Hi, I've prodded around at this topic with PRs and discussions to do with calling conventions generally and the SwiftABIInfo in clang, but I realised I didn't really understand it properly. I wanted to ask some basic questions to try and make sure I get it properly as I realised there are subtleties. To get my head straight, I wanted to split the questions into three separate scenarios:
- pure clang building machine code sample back end (in my case AVR) from normal C code (e.g. header files/C files)
- swift building machine code for various back ends (in my case AVR) where it calls other swift functions
- swift calling C code for various back ends (in my case AVR)
Note: one thing to bear in mind is the AVR back end is rather crude compared to the major architectures, it only recently became mainstream and has had orders of magnitude less work done on it than back ends such as ARM/x86. It is definitely not guaranteed bug free. We will improve it but it's baby steps really, given our community size.
- In the first case, when clang/llvm is implementing the de-facto standard AVR ABI (avr-gcc - GCC Wiki), I realised I was missing subtleties. I'm familiar with the llvm AVR back end code, but that's only part of the picture. The AVR GCC ABI in its section on "calling convention" describes how to allocate registers and structure the stack for calls but with terms like "the first argument", "the second argument", "the return value", etc. it's talking about the end to end process from C call sites to machine code. In reality clang does some of that and LLVM does some.
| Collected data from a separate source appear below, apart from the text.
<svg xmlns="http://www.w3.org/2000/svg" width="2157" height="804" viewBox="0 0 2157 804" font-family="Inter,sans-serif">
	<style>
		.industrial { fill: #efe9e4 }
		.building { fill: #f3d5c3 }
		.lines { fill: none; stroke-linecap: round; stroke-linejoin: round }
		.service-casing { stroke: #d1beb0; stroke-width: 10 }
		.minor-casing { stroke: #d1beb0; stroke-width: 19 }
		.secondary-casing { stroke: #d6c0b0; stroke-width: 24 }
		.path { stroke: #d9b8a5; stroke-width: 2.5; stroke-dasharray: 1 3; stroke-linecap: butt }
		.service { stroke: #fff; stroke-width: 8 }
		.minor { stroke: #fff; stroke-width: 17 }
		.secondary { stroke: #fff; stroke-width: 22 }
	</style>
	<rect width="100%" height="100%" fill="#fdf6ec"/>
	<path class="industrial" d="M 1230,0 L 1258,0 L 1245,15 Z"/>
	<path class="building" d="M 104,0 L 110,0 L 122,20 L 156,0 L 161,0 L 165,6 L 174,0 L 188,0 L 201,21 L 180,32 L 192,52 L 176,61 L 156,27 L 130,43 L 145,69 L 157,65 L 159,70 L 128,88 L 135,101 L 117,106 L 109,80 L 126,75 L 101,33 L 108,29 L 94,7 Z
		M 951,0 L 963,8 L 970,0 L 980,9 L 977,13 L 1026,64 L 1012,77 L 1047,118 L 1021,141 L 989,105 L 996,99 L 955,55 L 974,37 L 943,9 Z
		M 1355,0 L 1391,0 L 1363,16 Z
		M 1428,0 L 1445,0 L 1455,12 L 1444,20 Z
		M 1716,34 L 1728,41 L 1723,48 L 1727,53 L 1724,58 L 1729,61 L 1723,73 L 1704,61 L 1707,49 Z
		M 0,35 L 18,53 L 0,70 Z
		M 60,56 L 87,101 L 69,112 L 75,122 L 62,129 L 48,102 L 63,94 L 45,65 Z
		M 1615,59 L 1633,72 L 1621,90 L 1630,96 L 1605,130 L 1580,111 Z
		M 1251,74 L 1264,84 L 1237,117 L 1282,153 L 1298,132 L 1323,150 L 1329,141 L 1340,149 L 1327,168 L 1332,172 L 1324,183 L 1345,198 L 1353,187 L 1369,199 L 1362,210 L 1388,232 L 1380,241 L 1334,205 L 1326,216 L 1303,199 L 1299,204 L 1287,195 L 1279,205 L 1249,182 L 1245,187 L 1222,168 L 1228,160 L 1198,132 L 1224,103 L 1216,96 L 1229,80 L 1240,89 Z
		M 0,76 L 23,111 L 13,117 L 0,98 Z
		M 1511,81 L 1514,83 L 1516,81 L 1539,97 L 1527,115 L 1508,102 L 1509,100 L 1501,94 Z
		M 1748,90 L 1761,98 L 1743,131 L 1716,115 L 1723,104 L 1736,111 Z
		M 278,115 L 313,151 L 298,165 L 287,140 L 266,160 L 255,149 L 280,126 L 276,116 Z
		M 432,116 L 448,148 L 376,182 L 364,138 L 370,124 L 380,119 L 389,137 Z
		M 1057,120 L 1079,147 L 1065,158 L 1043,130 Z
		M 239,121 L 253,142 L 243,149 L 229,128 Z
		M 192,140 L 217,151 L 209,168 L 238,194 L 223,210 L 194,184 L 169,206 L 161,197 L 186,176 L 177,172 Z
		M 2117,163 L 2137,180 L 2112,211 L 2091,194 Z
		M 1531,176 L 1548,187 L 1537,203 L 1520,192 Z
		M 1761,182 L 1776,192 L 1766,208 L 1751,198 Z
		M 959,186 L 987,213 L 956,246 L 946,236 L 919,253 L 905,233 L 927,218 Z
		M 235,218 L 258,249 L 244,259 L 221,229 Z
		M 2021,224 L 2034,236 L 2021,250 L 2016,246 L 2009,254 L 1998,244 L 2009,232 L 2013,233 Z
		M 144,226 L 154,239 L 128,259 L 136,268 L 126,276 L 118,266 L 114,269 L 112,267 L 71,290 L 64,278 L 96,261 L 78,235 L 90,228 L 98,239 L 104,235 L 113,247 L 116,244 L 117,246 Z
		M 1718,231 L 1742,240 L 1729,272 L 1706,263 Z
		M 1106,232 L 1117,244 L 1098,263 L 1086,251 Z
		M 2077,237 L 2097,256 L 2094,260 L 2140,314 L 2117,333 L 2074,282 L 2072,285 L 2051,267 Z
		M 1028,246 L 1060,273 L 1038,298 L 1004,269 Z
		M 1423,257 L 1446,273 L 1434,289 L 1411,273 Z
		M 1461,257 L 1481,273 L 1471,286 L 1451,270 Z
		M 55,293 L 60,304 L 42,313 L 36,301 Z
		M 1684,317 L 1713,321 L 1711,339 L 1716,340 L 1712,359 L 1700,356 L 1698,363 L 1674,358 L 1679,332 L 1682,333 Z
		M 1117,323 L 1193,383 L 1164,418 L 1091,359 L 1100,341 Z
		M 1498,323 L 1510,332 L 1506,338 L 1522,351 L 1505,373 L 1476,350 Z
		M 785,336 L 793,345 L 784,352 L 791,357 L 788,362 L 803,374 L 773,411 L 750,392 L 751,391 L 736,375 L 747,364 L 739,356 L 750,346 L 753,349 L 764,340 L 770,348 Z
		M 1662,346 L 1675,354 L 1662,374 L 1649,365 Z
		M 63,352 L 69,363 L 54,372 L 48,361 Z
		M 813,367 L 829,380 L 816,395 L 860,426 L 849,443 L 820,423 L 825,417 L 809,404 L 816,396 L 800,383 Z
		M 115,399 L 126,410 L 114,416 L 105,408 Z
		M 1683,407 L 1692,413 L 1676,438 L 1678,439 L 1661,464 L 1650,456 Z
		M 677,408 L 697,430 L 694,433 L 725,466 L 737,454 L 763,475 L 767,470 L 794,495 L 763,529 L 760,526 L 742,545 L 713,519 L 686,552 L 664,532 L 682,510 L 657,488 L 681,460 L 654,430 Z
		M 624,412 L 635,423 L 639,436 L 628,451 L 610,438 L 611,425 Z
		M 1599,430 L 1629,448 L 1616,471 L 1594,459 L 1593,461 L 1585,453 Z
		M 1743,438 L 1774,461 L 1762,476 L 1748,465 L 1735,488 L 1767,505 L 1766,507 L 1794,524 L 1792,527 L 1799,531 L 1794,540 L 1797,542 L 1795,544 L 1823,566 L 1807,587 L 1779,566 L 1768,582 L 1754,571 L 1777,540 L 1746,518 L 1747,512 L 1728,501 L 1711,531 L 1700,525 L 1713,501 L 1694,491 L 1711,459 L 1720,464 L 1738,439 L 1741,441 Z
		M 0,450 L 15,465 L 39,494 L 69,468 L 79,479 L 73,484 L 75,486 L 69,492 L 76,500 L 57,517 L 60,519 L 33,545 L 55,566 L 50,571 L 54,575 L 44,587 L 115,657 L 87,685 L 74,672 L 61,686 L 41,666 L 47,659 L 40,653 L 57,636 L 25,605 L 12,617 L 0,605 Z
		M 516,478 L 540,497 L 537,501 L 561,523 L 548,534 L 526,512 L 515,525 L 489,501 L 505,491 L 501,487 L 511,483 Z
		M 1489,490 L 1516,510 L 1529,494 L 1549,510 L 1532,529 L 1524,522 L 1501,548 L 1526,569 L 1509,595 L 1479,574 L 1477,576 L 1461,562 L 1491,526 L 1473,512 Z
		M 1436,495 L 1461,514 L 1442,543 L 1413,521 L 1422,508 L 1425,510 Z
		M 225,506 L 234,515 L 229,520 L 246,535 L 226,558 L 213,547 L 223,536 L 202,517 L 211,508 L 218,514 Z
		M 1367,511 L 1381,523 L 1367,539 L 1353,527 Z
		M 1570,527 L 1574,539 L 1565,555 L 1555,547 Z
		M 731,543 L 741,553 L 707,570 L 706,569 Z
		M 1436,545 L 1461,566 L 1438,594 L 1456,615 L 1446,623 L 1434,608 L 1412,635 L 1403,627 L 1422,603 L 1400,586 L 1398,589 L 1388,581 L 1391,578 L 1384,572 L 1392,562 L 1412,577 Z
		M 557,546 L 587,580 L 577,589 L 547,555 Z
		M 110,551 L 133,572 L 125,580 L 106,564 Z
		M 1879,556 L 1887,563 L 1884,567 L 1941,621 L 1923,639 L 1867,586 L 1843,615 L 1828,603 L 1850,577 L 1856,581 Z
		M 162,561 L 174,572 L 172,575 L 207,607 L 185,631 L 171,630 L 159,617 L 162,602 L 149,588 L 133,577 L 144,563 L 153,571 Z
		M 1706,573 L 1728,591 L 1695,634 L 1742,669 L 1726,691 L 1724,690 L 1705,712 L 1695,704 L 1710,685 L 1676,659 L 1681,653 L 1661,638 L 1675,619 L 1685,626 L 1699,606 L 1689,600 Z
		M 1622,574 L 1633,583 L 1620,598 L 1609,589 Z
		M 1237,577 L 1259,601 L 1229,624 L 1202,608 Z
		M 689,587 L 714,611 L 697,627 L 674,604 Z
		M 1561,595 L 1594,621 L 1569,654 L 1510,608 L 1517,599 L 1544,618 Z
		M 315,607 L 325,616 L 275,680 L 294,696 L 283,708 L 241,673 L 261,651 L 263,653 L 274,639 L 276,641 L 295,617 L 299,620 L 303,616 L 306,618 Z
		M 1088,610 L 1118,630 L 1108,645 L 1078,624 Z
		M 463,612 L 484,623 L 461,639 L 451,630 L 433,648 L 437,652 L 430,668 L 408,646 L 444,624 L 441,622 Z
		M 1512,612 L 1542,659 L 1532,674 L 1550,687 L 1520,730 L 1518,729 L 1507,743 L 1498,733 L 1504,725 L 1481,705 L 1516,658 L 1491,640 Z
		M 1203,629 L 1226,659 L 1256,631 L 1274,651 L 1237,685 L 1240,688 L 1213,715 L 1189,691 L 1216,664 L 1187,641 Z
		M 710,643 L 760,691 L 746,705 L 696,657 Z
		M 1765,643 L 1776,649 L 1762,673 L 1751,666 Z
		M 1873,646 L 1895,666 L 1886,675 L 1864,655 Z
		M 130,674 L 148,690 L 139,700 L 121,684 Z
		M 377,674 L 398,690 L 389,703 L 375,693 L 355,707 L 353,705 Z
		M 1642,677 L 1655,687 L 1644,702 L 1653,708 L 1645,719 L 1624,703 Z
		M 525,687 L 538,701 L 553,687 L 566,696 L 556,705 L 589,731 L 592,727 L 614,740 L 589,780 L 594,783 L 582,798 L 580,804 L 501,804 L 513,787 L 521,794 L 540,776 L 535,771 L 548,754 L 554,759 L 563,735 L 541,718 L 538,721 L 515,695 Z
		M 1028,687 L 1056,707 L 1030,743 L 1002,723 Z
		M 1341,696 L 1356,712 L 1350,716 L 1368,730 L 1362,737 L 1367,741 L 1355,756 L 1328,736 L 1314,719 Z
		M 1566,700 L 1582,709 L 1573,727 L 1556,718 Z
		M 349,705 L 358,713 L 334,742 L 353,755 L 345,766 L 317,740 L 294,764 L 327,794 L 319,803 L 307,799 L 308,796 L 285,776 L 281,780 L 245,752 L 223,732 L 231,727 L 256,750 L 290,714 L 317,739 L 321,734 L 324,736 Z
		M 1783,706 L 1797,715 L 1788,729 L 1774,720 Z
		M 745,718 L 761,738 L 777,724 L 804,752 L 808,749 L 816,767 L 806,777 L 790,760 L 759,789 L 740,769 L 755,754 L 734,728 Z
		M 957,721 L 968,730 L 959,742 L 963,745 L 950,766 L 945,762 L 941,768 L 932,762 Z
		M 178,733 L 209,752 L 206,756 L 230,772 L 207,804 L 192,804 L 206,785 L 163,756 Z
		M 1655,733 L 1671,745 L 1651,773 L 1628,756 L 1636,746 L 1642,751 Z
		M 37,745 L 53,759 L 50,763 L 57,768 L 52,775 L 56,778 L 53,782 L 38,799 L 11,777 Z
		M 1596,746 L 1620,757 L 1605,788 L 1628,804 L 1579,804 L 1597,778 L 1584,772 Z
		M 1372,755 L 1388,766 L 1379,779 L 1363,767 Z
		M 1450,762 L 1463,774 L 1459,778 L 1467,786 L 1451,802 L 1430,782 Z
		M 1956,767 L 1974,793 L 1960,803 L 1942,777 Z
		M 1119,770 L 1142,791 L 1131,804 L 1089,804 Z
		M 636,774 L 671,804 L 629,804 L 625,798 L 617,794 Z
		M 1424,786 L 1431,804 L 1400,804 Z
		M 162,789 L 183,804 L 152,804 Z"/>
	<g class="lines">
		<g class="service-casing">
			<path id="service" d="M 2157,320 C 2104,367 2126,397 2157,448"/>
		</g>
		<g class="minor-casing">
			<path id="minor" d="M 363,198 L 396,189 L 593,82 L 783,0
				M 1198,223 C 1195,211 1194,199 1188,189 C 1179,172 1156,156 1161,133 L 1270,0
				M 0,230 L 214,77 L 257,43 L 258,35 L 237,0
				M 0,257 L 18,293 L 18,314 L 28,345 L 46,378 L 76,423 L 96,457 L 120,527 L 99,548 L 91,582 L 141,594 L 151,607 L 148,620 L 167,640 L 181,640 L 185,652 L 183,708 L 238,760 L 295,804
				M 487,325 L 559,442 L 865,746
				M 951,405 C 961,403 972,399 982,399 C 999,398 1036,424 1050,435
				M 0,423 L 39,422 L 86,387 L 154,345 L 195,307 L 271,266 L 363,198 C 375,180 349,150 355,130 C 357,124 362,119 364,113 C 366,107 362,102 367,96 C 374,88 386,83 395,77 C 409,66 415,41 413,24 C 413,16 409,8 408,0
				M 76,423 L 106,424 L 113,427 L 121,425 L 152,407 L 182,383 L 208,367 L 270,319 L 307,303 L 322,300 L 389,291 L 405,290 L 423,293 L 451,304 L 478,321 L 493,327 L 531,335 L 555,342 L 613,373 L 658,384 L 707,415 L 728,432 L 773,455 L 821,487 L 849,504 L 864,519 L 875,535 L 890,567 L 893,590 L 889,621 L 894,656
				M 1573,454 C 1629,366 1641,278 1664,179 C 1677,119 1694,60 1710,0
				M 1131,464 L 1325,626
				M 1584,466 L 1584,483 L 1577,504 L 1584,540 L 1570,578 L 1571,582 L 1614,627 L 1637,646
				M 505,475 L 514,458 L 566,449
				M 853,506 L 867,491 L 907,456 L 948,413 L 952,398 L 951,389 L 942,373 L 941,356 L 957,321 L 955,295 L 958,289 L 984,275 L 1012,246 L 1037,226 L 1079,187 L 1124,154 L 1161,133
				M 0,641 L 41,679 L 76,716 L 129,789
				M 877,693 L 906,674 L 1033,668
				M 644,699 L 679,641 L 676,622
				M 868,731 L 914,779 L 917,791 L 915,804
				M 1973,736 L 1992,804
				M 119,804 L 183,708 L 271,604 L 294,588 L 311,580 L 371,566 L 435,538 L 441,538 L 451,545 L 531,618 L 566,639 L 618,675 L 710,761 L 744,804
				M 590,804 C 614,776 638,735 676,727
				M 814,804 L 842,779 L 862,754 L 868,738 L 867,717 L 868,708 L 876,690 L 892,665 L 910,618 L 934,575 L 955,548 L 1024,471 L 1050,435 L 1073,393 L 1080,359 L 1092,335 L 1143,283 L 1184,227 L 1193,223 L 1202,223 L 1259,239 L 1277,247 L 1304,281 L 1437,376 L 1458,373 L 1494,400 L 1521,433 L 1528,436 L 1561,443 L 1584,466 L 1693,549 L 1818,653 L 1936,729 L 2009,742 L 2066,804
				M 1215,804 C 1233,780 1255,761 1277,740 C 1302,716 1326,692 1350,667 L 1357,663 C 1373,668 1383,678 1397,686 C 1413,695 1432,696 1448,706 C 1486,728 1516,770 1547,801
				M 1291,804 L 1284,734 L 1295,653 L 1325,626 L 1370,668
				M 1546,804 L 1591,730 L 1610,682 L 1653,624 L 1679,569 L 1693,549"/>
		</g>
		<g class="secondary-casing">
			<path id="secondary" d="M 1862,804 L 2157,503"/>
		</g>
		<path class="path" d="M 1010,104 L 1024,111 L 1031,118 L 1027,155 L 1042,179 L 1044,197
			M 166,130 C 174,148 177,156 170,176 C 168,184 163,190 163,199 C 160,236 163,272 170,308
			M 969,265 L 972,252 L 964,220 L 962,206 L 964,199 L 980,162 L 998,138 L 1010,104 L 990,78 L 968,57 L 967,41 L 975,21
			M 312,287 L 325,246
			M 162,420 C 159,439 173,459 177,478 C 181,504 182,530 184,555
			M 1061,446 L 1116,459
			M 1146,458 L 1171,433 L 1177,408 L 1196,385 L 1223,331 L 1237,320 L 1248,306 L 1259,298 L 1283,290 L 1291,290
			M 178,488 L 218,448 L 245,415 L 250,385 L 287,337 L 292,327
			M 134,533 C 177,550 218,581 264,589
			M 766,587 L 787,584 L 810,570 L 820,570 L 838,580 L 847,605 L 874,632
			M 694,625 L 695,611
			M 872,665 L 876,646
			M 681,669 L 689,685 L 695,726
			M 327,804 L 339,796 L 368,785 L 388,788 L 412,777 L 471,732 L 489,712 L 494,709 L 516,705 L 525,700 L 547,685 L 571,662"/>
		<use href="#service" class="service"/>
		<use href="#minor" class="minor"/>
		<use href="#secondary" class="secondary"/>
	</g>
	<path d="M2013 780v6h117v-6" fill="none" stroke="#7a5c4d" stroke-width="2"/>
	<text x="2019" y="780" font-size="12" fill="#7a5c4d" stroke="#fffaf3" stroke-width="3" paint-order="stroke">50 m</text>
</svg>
The part myself, Ben, Dylan, Ayke and others are familiar with is the code in llvm-project/llvm/lib/Target/AVR such as AVRTargetLowering::LowerCall. These actually lower from LLVM IR to machine code (register assignments, stack handling, call frame creation). To state the obvious, clang does the lowering from C code call sites to LLVM IR function definitions. I think I have always envisaged that as a one to one mapping, but it doesn't have to be. For complex calling conventions and/or types, clang might change the LLVM IR emitted somewhat.
From what I can see, the clang code does very little modification to the arguments as lowered from C and mostly passes them to LLVM unchanged. Also it doesn't seem to respect any calling convention flags, which probably accounts for some of the confused conversations between our team and the experienced clang/llvm people. Most of the code that decides on things like register allocations, pass on the stack, etc. is hard coded in the AVR Target layer, and largely ignores calling conventions, sticking to the de-facto standard calling convention for AVR (the GCC one from 20 years ago).
- By contrast, swift calling swift has a great deal of latitude choosing what LLVM IR to emit, when lowering complex structures, it is free to change the structure of the IR in varied ways. The AVR back end won't know this has happened and will dutifully lower the LLVM IR arguments it is passed, following the AVR-GCC convention on the simple LLVM IR types passed and returned.
To emphasise, this may not be efficient or ideal but it's probably the best we can do for now. We can definitely improve it as time goes on.
- Where Swift calls C, I expect things to get a bit more sensitive. It's important that argument types match. This is where I could see some issues sometimes. If our platform doesn't support the swift call convention and the clang importer imports a header file that has functions attributed with swift call and assumes it's working, that might cause an issue?
Anyway... I'm just trying to understand if the above is all correct. Given that our platform basically doesn't support any calling convention other than the standard AVR calling convention, I wonder if I should be adding SwiftABIInfo to the AVR parts of clang at all? I think I did it at one point to resolve a crash but it might not be needed at all at this time?